On Friday night “Joy” and I went to a public session of the Indiana Michigan Mennonite Conference at Bethany Christian Schools.
“Joy” said the sermon was good, and it was, but what impressed me most was the role of our pastor’s wife as worship leader. I saw her gift as a worship leader with new appreciation.
News anchors and politicians are disturbed by the invasion of citizen privacy by Federal Bureau of Investigation, Internal Revenue Service, and National Security Administration. At the same time congressional committees demand that they be given volumes of emails from the administration, and harass government agencies if they don’t get everything they ask for. So the Old Fool wonders why government agencies must be transparent when high value is placed on privacy as the right of citizens.
Long ago, the Old Fool decided that anything he communicated through the internet would become public knowledge. He would be happy to have the person who examines the internet for the president to be among the 300 who daily visit www.oldmennofools.com. And I wish he would refer A Red Line to the president or to the state department. Transparency is a good thing.

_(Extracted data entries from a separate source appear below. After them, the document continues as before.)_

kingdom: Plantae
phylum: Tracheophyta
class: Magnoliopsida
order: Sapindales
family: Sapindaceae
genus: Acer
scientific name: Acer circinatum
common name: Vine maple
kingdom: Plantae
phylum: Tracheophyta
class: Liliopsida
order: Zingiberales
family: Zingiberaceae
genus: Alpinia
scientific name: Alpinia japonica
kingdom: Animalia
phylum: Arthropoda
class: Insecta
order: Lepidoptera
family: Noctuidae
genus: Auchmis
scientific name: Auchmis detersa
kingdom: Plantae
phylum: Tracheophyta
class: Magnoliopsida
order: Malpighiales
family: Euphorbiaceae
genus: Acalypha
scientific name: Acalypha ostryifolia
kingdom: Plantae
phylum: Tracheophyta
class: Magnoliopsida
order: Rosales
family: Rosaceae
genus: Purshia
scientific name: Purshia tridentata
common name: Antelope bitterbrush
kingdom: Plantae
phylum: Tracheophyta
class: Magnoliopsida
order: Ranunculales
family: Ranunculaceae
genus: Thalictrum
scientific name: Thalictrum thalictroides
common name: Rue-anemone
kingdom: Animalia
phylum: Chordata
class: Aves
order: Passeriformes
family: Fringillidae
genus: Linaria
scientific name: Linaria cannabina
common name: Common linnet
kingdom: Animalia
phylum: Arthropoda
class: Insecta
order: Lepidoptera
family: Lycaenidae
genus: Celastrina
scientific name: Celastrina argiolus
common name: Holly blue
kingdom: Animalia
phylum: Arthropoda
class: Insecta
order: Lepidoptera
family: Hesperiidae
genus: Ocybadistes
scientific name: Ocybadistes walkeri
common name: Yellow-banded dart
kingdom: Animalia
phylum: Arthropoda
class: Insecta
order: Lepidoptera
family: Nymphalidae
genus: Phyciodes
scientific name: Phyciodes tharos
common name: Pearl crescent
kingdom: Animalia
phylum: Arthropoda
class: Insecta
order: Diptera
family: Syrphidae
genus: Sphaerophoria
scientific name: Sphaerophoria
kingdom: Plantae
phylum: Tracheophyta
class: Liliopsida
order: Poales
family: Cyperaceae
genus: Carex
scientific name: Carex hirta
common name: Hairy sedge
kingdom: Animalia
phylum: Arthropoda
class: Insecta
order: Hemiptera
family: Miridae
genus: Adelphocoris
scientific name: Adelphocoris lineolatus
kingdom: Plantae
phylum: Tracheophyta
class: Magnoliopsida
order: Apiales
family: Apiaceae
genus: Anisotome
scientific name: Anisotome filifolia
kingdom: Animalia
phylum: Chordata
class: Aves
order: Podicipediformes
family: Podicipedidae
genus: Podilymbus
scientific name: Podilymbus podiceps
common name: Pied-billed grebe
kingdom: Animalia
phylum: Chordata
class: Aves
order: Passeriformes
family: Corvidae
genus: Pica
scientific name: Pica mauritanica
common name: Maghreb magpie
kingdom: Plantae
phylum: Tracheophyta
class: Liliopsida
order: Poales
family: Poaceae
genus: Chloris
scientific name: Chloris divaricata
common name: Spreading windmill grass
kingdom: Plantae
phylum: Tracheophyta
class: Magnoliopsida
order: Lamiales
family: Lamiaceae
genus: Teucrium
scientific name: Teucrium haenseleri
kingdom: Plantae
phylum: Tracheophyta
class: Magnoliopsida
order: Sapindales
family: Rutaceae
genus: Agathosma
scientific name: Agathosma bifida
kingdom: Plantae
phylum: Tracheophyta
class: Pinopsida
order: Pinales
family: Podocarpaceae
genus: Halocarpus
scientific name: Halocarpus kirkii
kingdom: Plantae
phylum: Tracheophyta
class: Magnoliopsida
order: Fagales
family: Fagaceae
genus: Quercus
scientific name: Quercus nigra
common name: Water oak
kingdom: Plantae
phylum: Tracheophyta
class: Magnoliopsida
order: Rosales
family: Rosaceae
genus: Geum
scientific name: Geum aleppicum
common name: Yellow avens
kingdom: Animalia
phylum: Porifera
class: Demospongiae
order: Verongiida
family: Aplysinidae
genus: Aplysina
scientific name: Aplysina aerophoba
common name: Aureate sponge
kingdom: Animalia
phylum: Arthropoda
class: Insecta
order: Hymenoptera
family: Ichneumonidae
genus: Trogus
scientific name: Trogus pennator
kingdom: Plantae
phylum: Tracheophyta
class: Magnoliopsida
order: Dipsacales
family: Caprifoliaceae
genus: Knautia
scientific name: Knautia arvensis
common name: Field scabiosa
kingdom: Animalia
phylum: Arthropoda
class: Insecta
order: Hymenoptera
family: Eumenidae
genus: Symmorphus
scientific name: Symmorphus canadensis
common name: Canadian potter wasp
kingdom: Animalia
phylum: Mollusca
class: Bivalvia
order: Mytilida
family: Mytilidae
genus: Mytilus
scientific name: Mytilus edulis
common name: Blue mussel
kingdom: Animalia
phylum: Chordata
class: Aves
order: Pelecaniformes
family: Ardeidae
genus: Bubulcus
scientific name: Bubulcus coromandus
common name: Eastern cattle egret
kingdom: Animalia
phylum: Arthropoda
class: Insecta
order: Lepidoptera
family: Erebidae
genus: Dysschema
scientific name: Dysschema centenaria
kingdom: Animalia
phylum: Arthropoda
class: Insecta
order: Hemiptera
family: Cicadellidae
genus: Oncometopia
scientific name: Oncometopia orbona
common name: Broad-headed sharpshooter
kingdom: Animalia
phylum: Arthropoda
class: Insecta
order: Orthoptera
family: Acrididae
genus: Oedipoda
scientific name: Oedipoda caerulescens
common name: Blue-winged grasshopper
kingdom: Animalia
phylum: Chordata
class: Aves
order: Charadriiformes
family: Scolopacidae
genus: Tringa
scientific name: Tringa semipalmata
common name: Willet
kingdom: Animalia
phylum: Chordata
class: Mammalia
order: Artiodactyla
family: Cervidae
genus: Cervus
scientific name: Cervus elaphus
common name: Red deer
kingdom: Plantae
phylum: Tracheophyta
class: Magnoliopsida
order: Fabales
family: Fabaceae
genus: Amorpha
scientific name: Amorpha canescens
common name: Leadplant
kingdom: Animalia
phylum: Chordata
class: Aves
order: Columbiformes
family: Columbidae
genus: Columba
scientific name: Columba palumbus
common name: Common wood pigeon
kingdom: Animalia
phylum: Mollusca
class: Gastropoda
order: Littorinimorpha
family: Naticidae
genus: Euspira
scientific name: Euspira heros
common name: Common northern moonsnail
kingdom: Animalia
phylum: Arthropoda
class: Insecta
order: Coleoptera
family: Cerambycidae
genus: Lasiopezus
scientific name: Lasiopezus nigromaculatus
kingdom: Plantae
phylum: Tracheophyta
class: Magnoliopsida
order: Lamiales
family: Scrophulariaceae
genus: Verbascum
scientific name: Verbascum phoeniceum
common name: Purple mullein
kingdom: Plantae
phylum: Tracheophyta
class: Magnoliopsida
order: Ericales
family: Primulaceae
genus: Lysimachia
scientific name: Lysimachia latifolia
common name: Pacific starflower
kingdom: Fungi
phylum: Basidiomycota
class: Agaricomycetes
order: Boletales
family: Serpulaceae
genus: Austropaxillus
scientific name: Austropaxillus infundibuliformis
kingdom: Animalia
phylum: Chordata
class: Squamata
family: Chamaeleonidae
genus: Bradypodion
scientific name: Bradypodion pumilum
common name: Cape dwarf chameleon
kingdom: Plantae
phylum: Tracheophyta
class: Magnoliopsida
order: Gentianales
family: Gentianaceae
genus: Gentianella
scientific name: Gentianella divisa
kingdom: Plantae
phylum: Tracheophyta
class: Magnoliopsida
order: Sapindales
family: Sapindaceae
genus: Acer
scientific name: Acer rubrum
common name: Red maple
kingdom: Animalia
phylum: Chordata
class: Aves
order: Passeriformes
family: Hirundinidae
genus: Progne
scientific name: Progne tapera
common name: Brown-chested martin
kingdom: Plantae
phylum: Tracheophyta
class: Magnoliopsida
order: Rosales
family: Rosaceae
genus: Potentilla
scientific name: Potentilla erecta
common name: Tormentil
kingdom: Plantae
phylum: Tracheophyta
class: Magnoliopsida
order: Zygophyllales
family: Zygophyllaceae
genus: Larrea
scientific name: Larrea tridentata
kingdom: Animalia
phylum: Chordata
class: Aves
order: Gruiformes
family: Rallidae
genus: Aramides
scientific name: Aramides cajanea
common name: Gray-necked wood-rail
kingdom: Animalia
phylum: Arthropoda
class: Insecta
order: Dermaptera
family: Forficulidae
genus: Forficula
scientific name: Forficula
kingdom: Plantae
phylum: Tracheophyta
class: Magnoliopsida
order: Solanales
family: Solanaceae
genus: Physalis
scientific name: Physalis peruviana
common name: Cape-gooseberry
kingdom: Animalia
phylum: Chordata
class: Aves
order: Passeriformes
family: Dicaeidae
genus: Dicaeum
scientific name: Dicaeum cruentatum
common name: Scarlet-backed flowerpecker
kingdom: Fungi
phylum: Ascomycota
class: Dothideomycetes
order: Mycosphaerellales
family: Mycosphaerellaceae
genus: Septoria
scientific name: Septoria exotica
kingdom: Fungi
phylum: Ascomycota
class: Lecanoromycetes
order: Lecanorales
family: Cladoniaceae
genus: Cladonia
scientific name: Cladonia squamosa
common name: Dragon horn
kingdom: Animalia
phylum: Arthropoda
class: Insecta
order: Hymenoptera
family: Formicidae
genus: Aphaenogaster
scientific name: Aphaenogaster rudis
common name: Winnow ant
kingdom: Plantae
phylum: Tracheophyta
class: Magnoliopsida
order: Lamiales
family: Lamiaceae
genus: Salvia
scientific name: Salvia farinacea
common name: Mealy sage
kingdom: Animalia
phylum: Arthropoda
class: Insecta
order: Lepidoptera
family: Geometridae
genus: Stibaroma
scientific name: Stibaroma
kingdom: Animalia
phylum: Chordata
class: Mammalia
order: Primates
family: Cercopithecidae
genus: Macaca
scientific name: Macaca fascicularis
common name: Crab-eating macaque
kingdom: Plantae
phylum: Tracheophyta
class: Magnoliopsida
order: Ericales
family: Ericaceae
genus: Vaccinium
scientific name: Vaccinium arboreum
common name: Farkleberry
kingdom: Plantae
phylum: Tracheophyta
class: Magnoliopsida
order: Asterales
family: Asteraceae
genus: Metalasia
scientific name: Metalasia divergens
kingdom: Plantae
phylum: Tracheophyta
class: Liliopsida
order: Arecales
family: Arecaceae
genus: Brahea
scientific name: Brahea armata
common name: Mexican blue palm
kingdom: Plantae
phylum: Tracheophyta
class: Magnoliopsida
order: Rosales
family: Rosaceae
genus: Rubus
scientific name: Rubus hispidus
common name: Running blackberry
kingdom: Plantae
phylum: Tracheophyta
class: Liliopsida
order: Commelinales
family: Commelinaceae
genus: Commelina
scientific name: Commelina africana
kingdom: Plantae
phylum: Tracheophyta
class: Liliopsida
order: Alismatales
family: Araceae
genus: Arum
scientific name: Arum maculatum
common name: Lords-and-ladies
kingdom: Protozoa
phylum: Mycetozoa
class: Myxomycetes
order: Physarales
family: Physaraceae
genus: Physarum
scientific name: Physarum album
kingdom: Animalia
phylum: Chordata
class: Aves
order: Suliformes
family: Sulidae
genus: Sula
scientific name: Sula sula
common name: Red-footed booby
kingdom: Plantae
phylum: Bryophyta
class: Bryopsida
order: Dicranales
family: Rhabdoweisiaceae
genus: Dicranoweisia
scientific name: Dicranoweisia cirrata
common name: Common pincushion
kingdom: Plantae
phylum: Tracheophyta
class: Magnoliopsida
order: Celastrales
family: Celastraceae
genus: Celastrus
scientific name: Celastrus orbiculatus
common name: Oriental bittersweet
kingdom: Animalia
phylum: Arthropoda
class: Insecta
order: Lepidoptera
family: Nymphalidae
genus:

On Saturday evening I went again to the Indiana-Michigan Mennonite Conference. Again our pastor’s wife was transparent about her gift as a worship leader.
The main speaker was an African-American woman, a co-pastor of the Mennonite Church Without Walls in Elkhart, Indiana, and a pastor’s wife. She was transparent about the difficulties faced by a pastor and a pastor’s wife. She dramatically urged all pastors and pastor’s wives to lay their burdens down, and to let them lay.
The session ended with a communion service. The regional pastors of the conference served the emblems. John Powell, long time African-American churchman, was among them. After all had been served, Powell lingered at the front of the auditorium and movingly led the congregation in singing the spiritual:
Guide my feet while I run this race./ Guide my feet while I run this race. /Guide my feet while I run this race, /for I don’t want to run this race in vain!
Hold my hand while I run this race./Hold my hand while I run this race./Hold my hand while I run this race,/for I don’t want to run this race in vain!
Stand by me while I run this race./Stand by me while I run this race./Stand by me while I run this race./for I don’t want to run this race in vain!